We all recognise the need to innovate – as they say, innovate or die – well, at the very least, if you do not innovate, others will surely be doing so, and so you will stagnate. However, all to often, barriers to innovation occur, and often, these are unnecessary, or unnecessarily complicated. Ultimately, if there is a will or need to innovate, then this should overcome such barriers. It is, however, often the case that these barriers are no more than an excuse as to why no innovation takes place!
This article looks at some of these barriers and how they might be overcome.
The following list of barriers have all been identified in research undertaken by various organisations:
· Lack of internal resources
· Unclear responsibilities
· Organisational barriers/lack of coordination within the company
· No clear evaluation criteria/inability to adequately measure performance
· Incentive system not promoting innovation/compensation not tied to innovation results
· Corporate culture hostile to innovation
· Lack of skilled personnel
· Risk averse culture
· Lengthy development times
· Insufficient support from leadership and management
· Lack of market intelligence/not enough customer insight
· Badly defined innovation strategy
· External administrative barriers
· External financial barriers
· Difficulty selecting the right ideas to commercialise
· Ineffective marketing and communications
A review of this list indicates that a number of barriers relate to an organisation’s structure and culture.

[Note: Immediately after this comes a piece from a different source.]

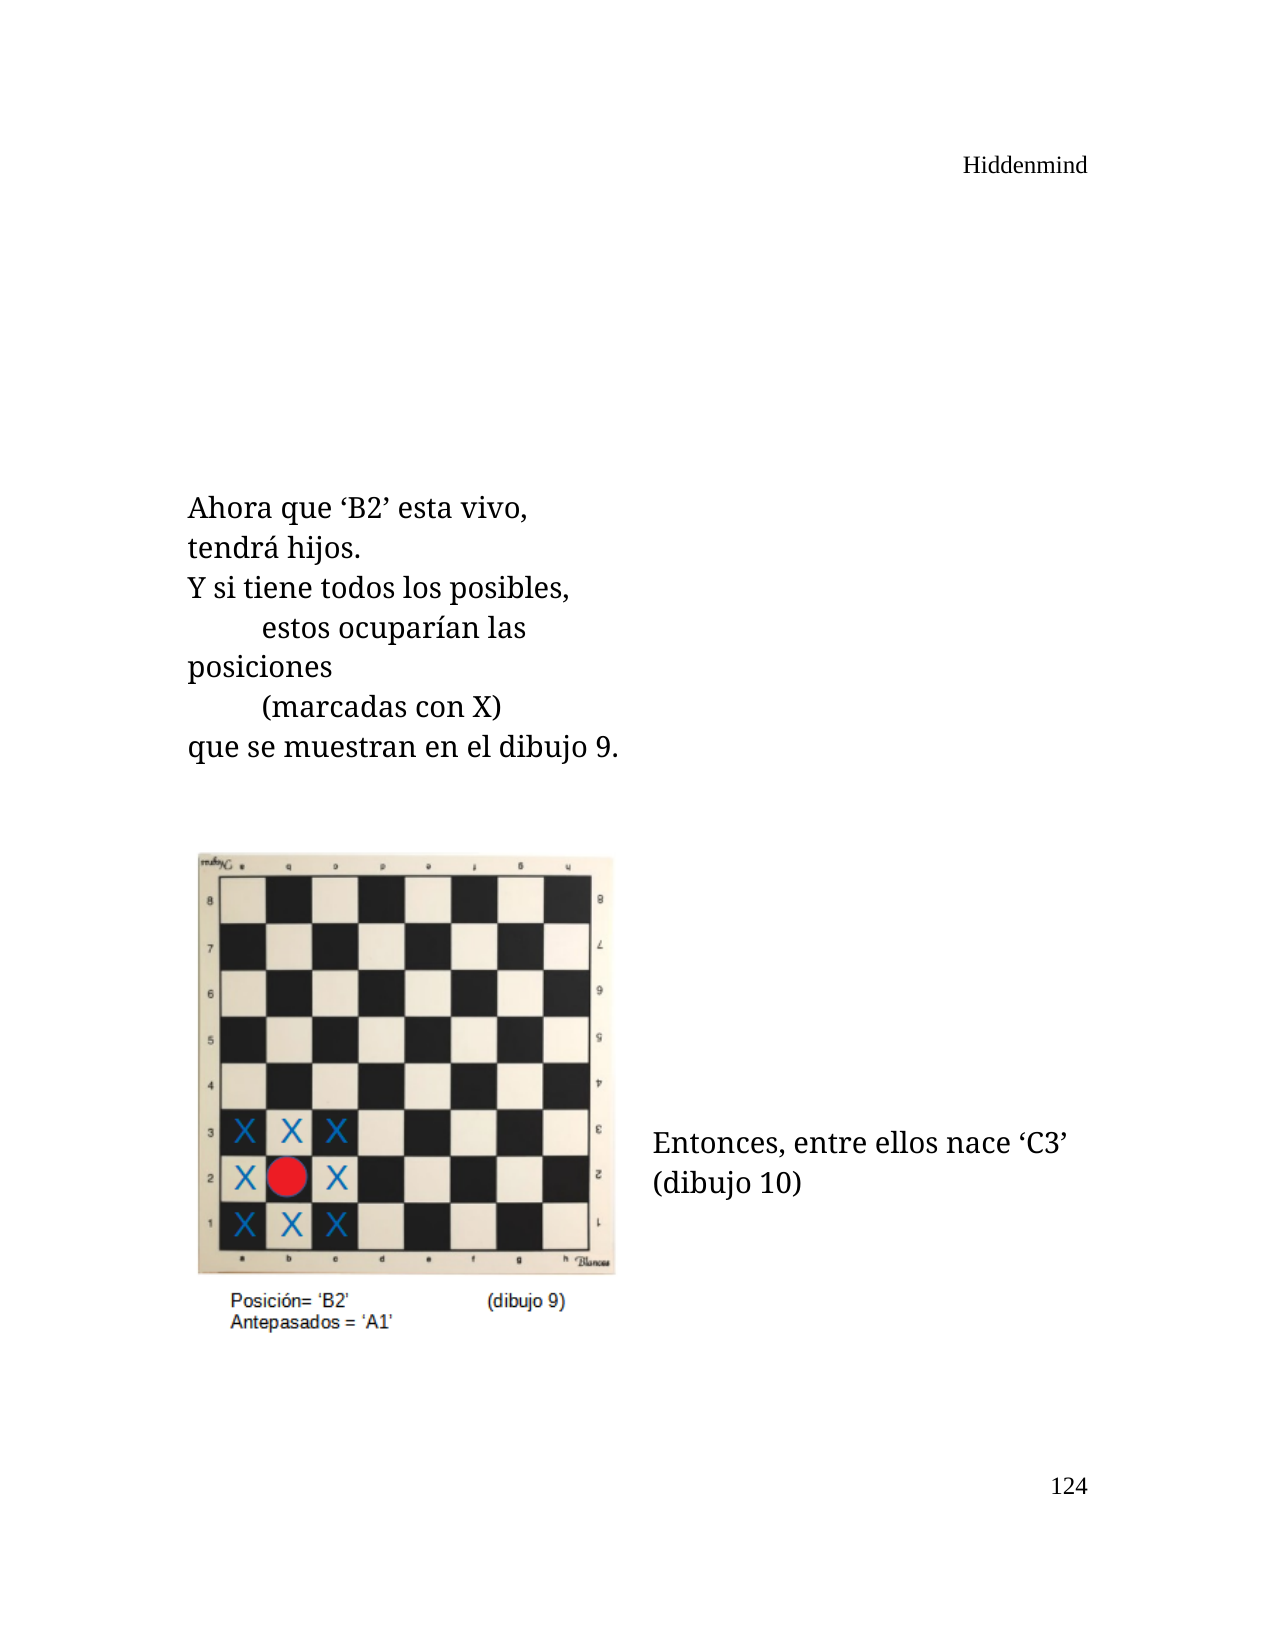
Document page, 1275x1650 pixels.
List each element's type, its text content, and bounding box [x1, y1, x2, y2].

Given that these are the ones which relate to human emotion, this is probably no surprise to anyone! These are probably the most difficult to overcome, requiring, as you would expect, a significant amount of time and willingness to adapt to change. However, with the right leadership and support, these aspects can be changed.
A lack of market intelligence can be addressed relatively easily with additional research – something which should be undertaken in any event. Likewise, with a little bit of effort, a badly defined innovation strategy can be overcome! Selecting the right ideas to commercialise is an often quoted barrier or difficulty. In reality, consideration of an appropriate scoring mechanism and, if required, a financial appraisal can give guidance on which projects to progress.
It is interesting to note that there is what might be considered an obvious omission from this list – a lack of ideas being a barrier. In practice, it is unlikely that an organisation will suffer from this, although a lack of useful ideas might be expected!
The important message from this article is that whilst barriers to innovation do exist, they are surmountable given a desire and the appropriate senior leadership to do so.